== AUSGEWÄHLTER TEXT ==
Hinter dem Begriff „Definition of Done“ versteckt sich letztlich aber nichts anderes als eine Liste von Bedingungen, die erfüllt sein müssen, um die Bedürfnisse der Kunden zu befriedigen. Doch wie so oft, liegt der Teufel hier im Detail und der klassische Hinweis, dass Akzeptanzkriterien eindeutig und einfach formuliert werden sollen, hilft in der Praxis meist wenig.
Denn wenn es dann wirklich um das Schreiben von Akzeptanzkriterien geht, schwankt man immer zwischen zu viel und zu wenig. Manchmal erscheint einem eine User Story klar und einfach und deshalb schreibt man nur wenige erklärende Sätze. In anderen Fällen verspürt man hingegen den Drang, tief in die Details einzusteigen und oft finden sich dann technische Vorgaben in den Akzeptanzkriterien.
In beiden Fällen ist das Ergebnis oft Unmut bei den Entwicklern. Entweder beklagen sie sich über zu wenige Informationen oder sie lehnen die technischen Vorgaben als zu großen Eingriff in ihren Arbeitsbereich ab.
Glücklicherweise gibt es eine Lösung für dieses Problem: es handelt sich um das, etwas seltsam benannte, Gherkin-Format.
Das Gherkin-Format
Bevor es hier gleich um die Wurst – oder besser um die Gewürzgurke – geht, möchte ich kurz auf den Ursprung des hier verwendeten Formats eingehen. Es handelt sich um das sogenannte „Behavior Driven Development“.
Wenn du dich nun – als nicht IT-ler – fragst, warum dich das interessieren sollte, dann lies bitte noch kurz weiter!
Beim „Behavior Driven Development“ werden die Anforderungen an die Software nämlich anhand sogenannter Szenarien beschrieben. Und meist folgt diese Beschreibung einem bestimmten Format – wie eben der hier genutzten, sogenannten Gherkin-Sprache.
Bei genauerem Hinsehen zeigt sich, dass diese Beschreibungen genau das sind, was wir bei Akzeptanzkriterien von User Stories machen (wollen). Wir beschreiben das, was mit der User Story erreicht werden soll – aus Sicht des Nutzers. Und zwar so, dass wir anhand dieser Kriterien prüfen können, ob die User Story komplett umgesetzt ist.
===
== AUSGELESENE ZEILEN ==
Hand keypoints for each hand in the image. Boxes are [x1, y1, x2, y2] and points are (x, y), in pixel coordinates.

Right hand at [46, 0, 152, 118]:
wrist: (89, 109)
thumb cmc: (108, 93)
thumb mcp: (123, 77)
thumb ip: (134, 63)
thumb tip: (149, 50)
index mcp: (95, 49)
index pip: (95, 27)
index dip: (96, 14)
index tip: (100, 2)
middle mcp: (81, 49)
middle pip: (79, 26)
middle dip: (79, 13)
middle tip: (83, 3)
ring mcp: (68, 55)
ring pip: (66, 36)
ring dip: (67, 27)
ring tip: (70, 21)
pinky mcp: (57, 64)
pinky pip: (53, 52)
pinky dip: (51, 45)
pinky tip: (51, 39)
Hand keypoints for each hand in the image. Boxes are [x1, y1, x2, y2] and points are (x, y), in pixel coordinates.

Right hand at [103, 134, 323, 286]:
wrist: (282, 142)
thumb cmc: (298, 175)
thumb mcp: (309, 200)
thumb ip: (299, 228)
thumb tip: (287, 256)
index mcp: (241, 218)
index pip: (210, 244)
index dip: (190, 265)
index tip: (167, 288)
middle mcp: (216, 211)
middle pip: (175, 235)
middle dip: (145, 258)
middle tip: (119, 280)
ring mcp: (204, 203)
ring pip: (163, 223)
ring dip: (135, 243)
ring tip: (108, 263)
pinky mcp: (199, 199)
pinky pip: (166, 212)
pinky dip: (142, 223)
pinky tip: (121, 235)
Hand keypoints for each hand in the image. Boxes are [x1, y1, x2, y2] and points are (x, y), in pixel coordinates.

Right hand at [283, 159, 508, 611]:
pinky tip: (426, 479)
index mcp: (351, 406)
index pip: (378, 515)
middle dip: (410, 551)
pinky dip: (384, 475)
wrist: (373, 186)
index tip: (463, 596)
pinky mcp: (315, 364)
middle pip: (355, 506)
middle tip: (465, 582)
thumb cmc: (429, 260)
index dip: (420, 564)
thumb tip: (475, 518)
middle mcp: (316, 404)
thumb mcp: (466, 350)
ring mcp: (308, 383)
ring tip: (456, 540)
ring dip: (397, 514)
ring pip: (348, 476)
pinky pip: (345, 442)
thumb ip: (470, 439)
===
== AUSGELESENE ZEILEN ==
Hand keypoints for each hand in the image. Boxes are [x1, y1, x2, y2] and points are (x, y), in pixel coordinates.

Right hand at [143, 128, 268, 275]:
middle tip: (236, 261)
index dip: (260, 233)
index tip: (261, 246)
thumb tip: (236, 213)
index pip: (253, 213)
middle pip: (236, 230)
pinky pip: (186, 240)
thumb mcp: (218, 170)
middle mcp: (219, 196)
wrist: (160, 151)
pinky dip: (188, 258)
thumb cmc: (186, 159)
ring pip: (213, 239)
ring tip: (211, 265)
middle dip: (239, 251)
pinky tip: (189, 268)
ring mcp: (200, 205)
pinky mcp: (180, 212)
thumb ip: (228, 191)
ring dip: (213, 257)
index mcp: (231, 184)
===
== AUSGELESENE ZEILEN ==
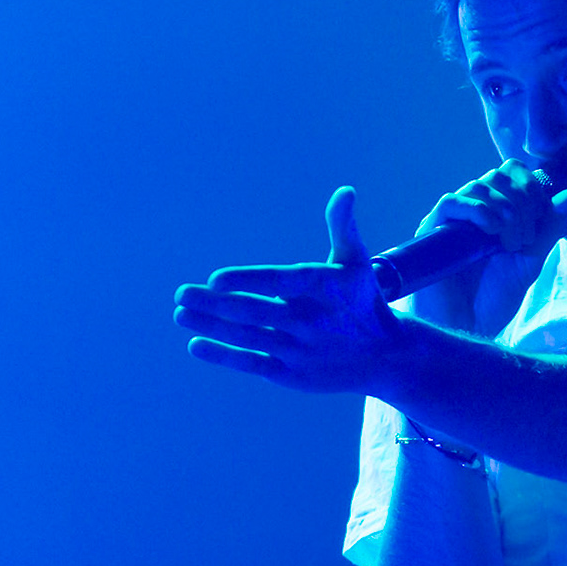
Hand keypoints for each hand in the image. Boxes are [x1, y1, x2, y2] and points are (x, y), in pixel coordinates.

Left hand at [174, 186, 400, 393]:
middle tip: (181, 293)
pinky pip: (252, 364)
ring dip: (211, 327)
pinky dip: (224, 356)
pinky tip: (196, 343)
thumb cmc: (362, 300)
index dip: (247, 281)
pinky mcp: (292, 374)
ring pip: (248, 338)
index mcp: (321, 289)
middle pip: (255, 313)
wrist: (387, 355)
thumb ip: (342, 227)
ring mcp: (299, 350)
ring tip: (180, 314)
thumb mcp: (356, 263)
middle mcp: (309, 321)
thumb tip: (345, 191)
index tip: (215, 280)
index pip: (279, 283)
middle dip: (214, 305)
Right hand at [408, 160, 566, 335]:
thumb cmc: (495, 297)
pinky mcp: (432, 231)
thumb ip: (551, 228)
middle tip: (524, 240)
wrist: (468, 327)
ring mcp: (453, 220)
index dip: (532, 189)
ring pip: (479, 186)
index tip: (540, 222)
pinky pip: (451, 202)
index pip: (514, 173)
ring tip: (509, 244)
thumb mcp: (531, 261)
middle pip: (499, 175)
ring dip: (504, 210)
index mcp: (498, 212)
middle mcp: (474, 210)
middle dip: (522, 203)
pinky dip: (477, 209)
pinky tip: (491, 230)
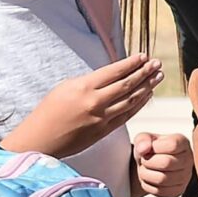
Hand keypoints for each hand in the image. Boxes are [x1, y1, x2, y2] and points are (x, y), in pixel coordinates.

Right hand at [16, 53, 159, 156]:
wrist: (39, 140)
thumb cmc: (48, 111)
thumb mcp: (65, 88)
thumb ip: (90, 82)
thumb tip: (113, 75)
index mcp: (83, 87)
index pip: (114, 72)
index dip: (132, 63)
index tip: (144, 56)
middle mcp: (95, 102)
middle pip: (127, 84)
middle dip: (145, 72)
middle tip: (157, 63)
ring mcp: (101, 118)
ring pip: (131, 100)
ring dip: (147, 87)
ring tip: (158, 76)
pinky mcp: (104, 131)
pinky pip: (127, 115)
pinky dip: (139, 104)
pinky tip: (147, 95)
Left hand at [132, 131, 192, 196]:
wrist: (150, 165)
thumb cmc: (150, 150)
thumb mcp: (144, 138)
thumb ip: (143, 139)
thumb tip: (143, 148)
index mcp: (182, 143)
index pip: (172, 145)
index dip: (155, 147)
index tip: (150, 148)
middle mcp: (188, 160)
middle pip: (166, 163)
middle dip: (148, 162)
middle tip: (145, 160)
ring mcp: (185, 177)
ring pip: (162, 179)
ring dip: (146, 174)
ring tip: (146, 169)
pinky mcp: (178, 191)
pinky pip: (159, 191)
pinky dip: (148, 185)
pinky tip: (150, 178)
===
→ **AUFGABE**
Setze den Text über Akzeptanzkriterien im Gherkin-Format nach seinem letzten Satz fort. Die Zeilen stehen in keinem Zusammenhang mit dem Text.

→ **ANTWORT**
Diese Gherkin-Beschreibungen werden aus den Elementen „Vorausgesetzt“, „Wenn“, „Dann“ sowie „Und“ zusammengesetzt.
Szenario | Alle Aktionen, die ein Nutzer machen kann (inkl. der “schlechten” Aktionen). |
Vorausgesetzt | In welchem Kontext befinden wir uns? |
Wenn | Welche Aktion wird durchgeführt? |
Dann | Wie sieht die Reaktion aus? |
Beispiel: Artikel genehmigen
Nehmen wir für ein ganz einfaches Beispiel folgendes Szenario an: In einer Redaktionssoftware soll es für den Chefredakteur die Möglichkeit geben, einen Artikel, der zur Veröffentlichung bereit ist, zu genehmigen.
Die User Story sähe dann wahrscheinlich wie folgt aus:
- Als Chefredakteur
- möchte ich, dass Artikel vor der Veröffentlichung von mir genehmigt werden müssen,
- um eine abschließende Qualitätskontrolle durchführen zu können.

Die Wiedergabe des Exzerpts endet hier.